TASK OBJECTIVE: From the listing below, extract every line in which the word "etwas" appears.
* * *
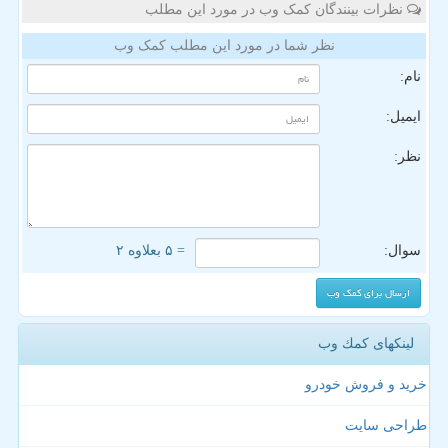
نظرات بینندگان کمک وب در مورد این مطلب
نظر شما در مورد این مطلب کمک وب
نام:
ایمیل:
نظر:
سوال:
= ۵ بعلاوه ۲
لینکهای كمك وب
خرید و فروش خودرو
طراحی سایت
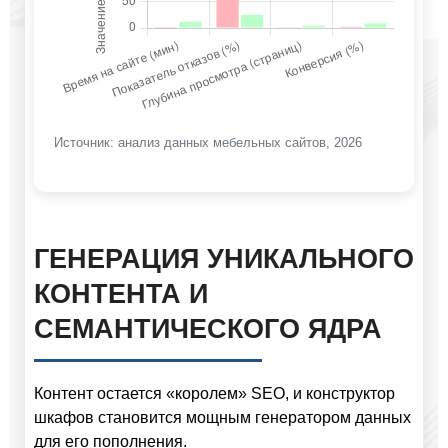
Источник: анализ данных мебельных сайтов, 2026
ГЕНЕРАЦИЯ УНИКАЛЬНОГО
КОНТЕНТА И
СЕМАНТИЧЕСКОГО ЯДРА
Контент остается «королем» SEO, и конструктор
шкафов становится мощным генератором данных
для его пополнения.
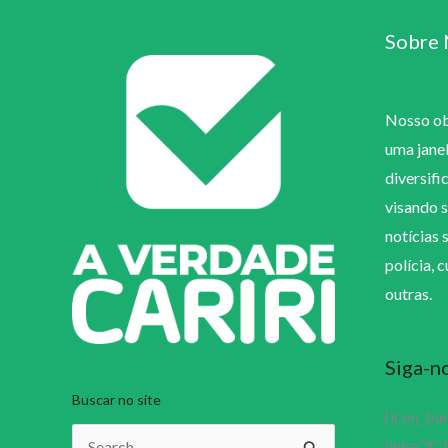
Sobre 
Nosso obj
uma jane
diversifi
visando s
notícias 
polícia, 
outras.
Siga-n
Buscar no site
[icon_ba
link=”#” 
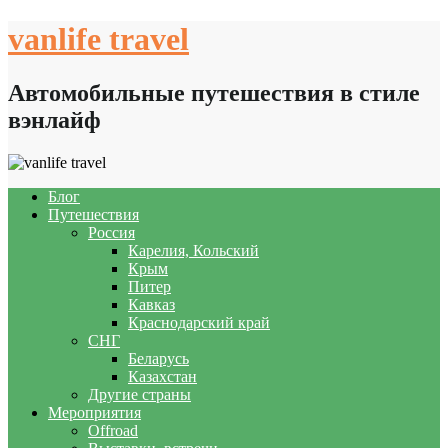
Skip
vanlife travel
to
content
Автомобильные путешествия в стиле
вэнлайф
Блог
Путешествия
Россия
Карелия, Кольский
Крым
Питер
Кавказ
Краснодарский край
СНГ
Беларусь
Казахстан
Другие страны
Мероприятия
Offroad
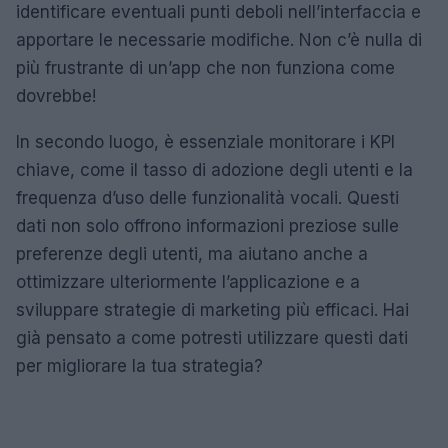
identificare eventuali punti deboli nell’interfaccia e
apportare le necessarie modifiche. Non c’è nulla di
più frustrante di un’app che non funziona come
dovrebbe!
In secondo luogo, è essenziale monitorare i KPI
chiave, come il tasso di adozione degli utenti e la
frequenza d’uso delle funzionalità vocali. Questi
dati non solo offrono informazioni preziose sulle
preferenze degli utenti, ma aiutano anche a
ottimizzare ulteriormente l’applicazione e a
sviluppare strategie di marketing più efficaci. Hai
già pensato a come potresti utilizzare questi dati
per migliorare la tua strategia?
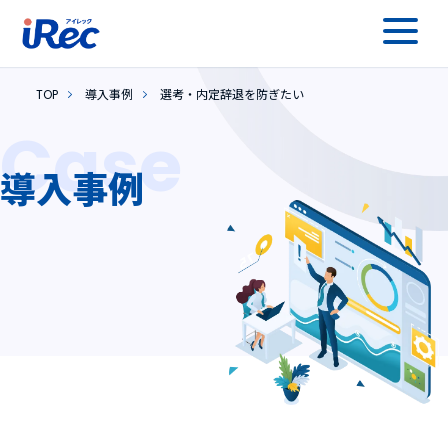
TOP
導入事例
選考・内定辞退を防ぎたい
Case
導入事例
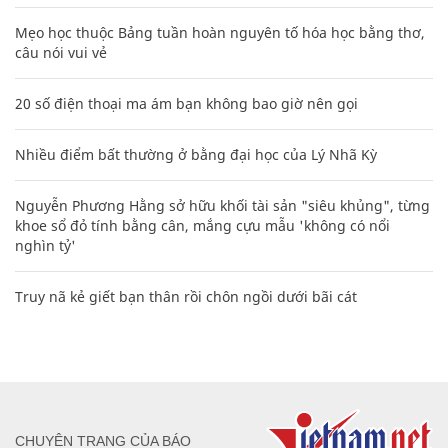
Mẹo học thuộc Bảng tuần hoàn nguyên tố hóa học bằng thơ,
câu nói vui vẻ
20 số điện thoại ma ám bạn không bao giờ nên gọi
Nhiều điểm bất thường ở bằng đại học của Lý Nhã Kỳ
Nguyễn Phương Hằng sở hữu khối tài sản "siêu khủng", từng
khoe sổ đỏ tính bằng cân, mắng cựu mẫu 'không có nổi
nghìn tỷ'
Truy nã kẻ giết bạn thân rồi chôn ngồi dưới bãi cát
CHUYÊN TRANG CỦA BÁO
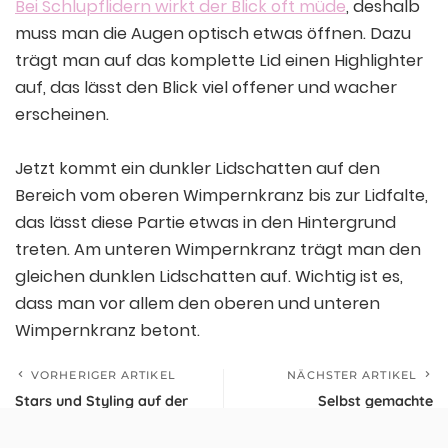
Bei Schlupflidern wirkt der Blick oft müde
, deshalb
muss man die Augen optisch etwas öffnen. Dazu
trägt man auf das komplette Lid einen Highlighter
auf, das lässt den Blick viel offener und wacher
erscheinen.
Jetzt kommt ein dunkler Lidschatten auf den
Bereich vom oberen Wimpernkranz bis zur Lidfalte,
das lässt diese Partie etwas in den Hintergrund
treten. Am unteren Wimpernkranz trägt man den
gleichen dunklen Lidschatten auf. Wichtig ist es,
dass man vor allem den oberen und unteren
Wimpernkranz betont.
VORHERIGER ARTIKEL
NÄCHSTER ARTIKEL
Stars und Styling auf der
Selbst gemachte
Met Gala 2013 in New York
Gesichtsmasken für jeden
Hauttyp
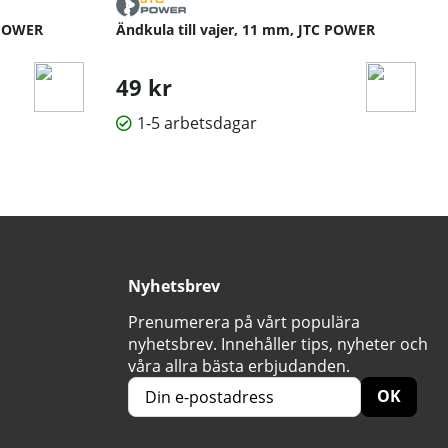
 POWER
Ändkula till vajer, 11 mm, JTC POWER
49 kr
1-5 arbetsdagar
Nyhetsbrev
Prenumerera på vårt populära
nyhetsbrev. Innehåller tips, nyheter och
våra allra bästa erbjudanden.
OK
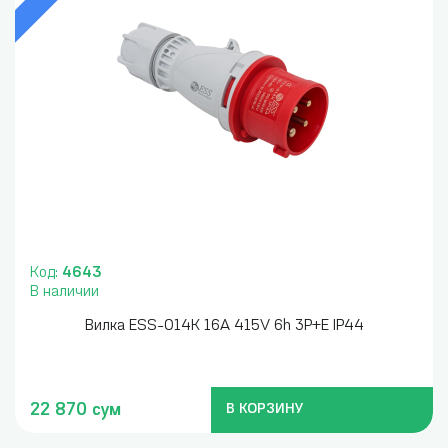
Код:
4643
В наличии
Вилка ESS-014K 16A 415V 6h 3P+E IP44
22 870 сум
В КОРЗИНУ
* * *
WRITTEN ANSWER:
muss man die Augen optisch etwas öffnen. Dazu
das lässt diese Partie etwas in den Hintergrund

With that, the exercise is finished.